Only one stretch of the records below should be repeated. It starts with the line containing "129 | 656 |" and goes on through the line containing "Discover opportunities to", exactly as written.
Records for processing: Begin
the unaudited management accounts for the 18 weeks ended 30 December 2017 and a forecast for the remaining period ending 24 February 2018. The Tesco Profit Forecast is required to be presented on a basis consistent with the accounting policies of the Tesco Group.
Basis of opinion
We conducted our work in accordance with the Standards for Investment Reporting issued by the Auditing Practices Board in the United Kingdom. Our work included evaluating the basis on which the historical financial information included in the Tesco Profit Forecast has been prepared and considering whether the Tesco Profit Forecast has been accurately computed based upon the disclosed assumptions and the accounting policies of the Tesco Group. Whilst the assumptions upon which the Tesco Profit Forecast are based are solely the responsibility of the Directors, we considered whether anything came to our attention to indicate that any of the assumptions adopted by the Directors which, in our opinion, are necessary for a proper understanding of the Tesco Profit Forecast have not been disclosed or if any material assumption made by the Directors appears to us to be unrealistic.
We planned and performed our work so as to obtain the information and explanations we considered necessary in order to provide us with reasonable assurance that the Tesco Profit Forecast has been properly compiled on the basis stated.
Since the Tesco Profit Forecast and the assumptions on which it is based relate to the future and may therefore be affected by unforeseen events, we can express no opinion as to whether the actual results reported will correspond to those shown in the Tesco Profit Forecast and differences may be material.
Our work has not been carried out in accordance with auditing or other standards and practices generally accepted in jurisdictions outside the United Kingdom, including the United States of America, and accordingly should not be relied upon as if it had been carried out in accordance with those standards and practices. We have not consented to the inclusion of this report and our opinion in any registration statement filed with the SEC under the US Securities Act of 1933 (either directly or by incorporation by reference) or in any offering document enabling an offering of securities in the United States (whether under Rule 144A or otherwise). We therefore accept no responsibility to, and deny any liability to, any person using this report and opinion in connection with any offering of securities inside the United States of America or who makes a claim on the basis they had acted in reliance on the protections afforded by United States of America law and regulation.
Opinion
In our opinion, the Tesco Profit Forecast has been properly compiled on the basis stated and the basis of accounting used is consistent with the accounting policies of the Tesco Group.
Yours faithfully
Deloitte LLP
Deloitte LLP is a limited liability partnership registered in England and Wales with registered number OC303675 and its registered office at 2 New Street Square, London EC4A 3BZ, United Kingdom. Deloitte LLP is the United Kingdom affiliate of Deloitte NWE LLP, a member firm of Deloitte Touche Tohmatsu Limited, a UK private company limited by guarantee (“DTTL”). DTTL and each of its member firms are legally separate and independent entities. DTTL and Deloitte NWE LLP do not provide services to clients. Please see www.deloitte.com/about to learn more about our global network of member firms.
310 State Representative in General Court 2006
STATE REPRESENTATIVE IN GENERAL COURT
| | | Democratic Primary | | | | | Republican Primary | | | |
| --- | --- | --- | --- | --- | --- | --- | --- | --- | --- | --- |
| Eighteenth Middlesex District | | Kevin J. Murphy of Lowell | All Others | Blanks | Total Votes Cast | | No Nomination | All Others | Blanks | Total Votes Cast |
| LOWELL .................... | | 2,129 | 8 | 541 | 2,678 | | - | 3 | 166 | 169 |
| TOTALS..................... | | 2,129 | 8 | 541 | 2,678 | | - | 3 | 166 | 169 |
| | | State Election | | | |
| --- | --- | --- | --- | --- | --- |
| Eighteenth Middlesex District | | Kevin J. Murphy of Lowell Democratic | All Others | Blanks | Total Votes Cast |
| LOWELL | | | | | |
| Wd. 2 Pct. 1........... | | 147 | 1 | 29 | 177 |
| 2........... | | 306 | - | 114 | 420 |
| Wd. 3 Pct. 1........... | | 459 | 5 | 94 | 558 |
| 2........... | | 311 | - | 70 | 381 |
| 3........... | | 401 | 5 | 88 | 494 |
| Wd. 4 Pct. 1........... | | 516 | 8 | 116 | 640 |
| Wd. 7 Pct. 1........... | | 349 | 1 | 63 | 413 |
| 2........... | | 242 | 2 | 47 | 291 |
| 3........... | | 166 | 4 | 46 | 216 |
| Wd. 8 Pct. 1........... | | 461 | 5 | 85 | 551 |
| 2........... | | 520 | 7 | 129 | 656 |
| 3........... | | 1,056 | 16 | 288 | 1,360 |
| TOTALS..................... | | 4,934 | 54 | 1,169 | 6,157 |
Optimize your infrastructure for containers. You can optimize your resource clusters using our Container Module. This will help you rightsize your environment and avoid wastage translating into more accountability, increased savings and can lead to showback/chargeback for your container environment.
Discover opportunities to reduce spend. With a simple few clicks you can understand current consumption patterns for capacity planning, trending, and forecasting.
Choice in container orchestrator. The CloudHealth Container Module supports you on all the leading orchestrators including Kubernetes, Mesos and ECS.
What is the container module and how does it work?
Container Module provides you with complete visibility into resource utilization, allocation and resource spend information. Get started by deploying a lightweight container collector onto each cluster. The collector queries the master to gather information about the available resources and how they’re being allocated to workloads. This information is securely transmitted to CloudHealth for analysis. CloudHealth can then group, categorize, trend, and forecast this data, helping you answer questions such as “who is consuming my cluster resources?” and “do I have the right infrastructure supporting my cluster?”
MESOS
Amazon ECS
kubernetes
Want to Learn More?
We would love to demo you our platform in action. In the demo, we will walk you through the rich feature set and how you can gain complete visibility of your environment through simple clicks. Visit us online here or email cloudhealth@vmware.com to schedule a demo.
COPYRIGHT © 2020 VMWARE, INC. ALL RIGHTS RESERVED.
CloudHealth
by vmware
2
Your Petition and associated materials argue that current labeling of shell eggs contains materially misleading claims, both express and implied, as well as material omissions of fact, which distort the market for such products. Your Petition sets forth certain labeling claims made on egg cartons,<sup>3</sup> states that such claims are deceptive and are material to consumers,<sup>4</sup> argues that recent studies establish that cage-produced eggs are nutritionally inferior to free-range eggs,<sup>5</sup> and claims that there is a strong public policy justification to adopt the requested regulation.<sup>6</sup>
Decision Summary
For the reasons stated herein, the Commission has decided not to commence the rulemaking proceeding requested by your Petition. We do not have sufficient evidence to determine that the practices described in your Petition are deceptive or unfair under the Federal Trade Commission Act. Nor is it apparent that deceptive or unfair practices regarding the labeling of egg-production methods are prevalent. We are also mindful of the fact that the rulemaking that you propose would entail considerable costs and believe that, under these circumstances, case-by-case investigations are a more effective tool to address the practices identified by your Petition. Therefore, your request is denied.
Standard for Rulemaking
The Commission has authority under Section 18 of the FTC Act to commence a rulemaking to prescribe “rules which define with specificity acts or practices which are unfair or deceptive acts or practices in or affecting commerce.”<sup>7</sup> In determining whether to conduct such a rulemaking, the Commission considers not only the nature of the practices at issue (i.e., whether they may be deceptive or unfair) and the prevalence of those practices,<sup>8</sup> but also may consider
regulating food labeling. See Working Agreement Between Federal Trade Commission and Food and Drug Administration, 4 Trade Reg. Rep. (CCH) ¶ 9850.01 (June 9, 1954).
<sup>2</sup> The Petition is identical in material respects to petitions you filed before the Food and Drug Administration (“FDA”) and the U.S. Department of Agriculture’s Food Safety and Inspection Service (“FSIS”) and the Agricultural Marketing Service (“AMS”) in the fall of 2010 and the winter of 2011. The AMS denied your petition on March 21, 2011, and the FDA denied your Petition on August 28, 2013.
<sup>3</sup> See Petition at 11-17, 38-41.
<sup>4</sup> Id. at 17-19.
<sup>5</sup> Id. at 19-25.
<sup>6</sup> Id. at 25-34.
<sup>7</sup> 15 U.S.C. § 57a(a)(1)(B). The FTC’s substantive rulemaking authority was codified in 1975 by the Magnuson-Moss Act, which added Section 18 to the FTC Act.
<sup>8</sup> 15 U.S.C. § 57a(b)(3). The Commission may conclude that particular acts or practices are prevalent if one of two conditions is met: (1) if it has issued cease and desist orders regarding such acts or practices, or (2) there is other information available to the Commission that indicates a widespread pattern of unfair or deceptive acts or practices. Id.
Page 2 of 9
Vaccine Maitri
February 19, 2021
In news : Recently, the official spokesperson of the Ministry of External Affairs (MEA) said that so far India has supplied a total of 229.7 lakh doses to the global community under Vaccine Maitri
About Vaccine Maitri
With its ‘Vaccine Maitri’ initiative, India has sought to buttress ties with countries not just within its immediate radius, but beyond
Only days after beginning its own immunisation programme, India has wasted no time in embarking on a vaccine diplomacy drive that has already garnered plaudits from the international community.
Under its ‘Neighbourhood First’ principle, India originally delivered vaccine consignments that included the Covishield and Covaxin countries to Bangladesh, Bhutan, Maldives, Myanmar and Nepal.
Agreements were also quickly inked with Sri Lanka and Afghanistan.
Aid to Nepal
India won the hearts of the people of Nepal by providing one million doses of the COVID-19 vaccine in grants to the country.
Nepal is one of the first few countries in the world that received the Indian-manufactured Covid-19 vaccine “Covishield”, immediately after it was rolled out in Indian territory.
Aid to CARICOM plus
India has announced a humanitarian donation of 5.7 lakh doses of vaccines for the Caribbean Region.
Records for processing: End
- [Solved problem]:
| 2........... | | 520 | 7 | 129 | 656 |
| 3........... | | 1,056 | 16 | 288 | 1,360 |
| TOTALS..................... | | 4,934 | 54 | 1,169 | 6,157 |
Optimize your infrastructure for containers. You can optimize your resource clusters using our Container Module. This will help you rightsize your environment and avoid wastage translating into more accountability, increased savings and can lead to showback/chargeback for your container environment.
Discover opportunities to reduce spend. With a simple few clicks you can understand current consumption patterns for capacity planning, trending, and forecasting.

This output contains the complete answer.